**Document extract**
Dutchman’s Photographs (1976)
Levers (2025)
OPENING NIGHT: RHAYNE VERMETTE’S LEVERS (Director in Person)
Co-presented by the Center for Native Futures
Thursday, May 21st at 8PM
LEVERS is the second feature film from Métis filmmaker Rhayne Vermette. The film begins in Red River Valley, Manitoba, as a crowd of people watch as a new sculpture is unveiled. Shortly after, the entire world faces a strange phenomenon in which the sun doesn’t rise. Weaving together mystic symbolism, religious imagery, and Indigenous cultural signifiers, LEVERS is an atmospheric drifter of a film, bound together by slippery narrative strands that exemplifies Vermette’s disinterest in typical storytelling methods. “I think that’s a really colonial construct,” she once said of three-point narratives. “I really like to work with circular narratives and have things intersect, and see how you can build a story that way.” Vermette will be present for a post-screening Q&A.
LEVERS is preceded by Kim Westfall’s LANDSCAPE PSYCHOSIS, a short film shot in the early spring on the Mongolian steppe. “Magnificent piles of ovoo (folkloric border markers and shrines), the rubble of Soviet military bases populated by lost cows, and MiG fighter aircrafts serve as outposts. The weather shifts from sunshine to snow and sandstorms. Trains dispatching minerals north to Russia, and south to China interrupt the rough terrain. Together we trace a path of static flight, annual drift, and atemporal remnants lingering in the steppe.”
Program:
Landscape Psychosis (Kim Westfall, 2026, 6 mins)
Levers (Rhayne Vermette, 2025, 95 mins)
TRT = 101 mins + Q&A with Rhayne Vermette
Films provided by the directors.
SHADES OF SILK: MARY STEPHEN’S EARLY FILMS (Virtual Q&A with Director)
Friday, May 22nd at 6PM
Mary Stephen (b. 1953) is a Hong Kong-born, Paris-based filmmaker best known for working as Éric Rohmer’s editor during the latter part of his career—from THE AVIATOR’S WIFE (1981) to THE ROMANCE OF ASTREA AND CELADON (2007). Stephen studied at Concordia University in Montreal, making her first films in the early 1970s. These works were partly inspired by experimental filmmakers like Maya Deren and Charles Gagnon. She would crystallize her ideas with SHADES OF SILK (1978), a hidden gem of diasporic Asian cinema. The film takes Marguerite Duras’ INDIA SONG (1975) as its foundation and displays languor and longing through the context of societal and familial pressures placed upon Asian women. In her words, it is about people who are “stuck in their destiny.” Stephen will be present for a virtual Q&A.

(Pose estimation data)
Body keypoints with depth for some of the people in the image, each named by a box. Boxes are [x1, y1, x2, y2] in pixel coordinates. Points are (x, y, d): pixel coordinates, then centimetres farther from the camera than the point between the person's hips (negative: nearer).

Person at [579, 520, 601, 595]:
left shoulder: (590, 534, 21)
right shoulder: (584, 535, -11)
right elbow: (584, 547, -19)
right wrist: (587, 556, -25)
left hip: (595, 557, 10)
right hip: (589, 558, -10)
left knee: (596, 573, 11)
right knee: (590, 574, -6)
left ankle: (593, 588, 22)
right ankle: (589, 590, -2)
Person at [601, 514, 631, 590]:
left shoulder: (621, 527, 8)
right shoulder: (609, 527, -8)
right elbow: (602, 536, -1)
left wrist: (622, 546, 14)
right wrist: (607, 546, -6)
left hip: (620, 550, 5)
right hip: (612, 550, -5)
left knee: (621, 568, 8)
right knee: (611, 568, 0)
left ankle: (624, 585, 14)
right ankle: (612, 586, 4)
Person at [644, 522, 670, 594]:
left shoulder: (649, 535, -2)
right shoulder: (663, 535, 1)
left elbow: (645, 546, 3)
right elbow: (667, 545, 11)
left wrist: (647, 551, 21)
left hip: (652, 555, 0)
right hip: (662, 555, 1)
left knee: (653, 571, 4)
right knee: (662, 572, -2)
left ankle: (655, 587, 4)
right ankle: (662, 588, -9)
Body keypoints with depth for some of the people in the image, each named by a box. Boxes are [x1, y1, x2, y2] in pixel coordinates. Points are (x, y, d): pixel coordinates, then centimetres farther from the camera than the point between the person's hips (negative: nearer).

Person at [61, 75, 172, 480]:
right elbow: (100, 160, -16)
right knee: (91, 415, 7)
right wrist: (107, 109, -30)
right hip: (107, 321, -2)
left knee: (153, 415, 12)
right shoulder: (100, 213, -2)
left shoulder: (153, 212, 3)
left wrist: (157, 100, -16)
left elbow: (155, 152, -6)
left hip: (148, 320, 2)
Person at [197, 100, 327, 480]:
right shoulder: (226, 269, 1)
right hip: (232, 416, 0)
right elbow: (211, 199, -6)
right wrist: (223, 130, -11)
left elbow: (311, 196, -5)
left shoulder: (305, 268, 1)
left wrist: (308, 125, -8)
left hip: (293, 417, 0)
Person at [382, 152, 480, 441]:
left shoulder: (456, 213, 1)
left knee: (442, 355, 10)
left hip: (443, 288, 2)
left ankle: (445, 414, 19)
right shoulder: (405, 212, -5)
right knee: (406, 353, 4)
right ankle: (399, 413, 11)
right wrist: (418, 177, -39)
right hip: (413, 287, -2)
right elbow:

**Problem requirements**
Reproduce word for word everything in the film program from "Friday, May 22nd" down to "a virtual Q&A.". The listing comes from a separate source.

**Written reply**
Friday, May 22nd at 6PM
Mary Stephen (b. 1953) is a Hong Kong-born, Paris-based filmmaker best known for working as Éric Rohmer’s editor during the latter part of his career—from THE AVIATOR’S WIFE (1981) to THE ROMANCE OF ASTREA AND CELADON (2007). Stephen studied at Concordia University in Montreal, making her first films in the early 1970s. These works were partly inspired by experimental filmmakers like Maya Deren and Charles Gagnon. She would crystallize her ideas with SHADES OF SILK (1978), a hidden gem of diasporic Asian cinema. The film takes Marguerite Duras’ INDIA SONG (1975) as its foundation and displays languor and longing through the context of societal and familial pressures placed upon Asian women. In her words, it is about people who are “stuck in their destiny.” Stephen will be present for a virtual Q&A.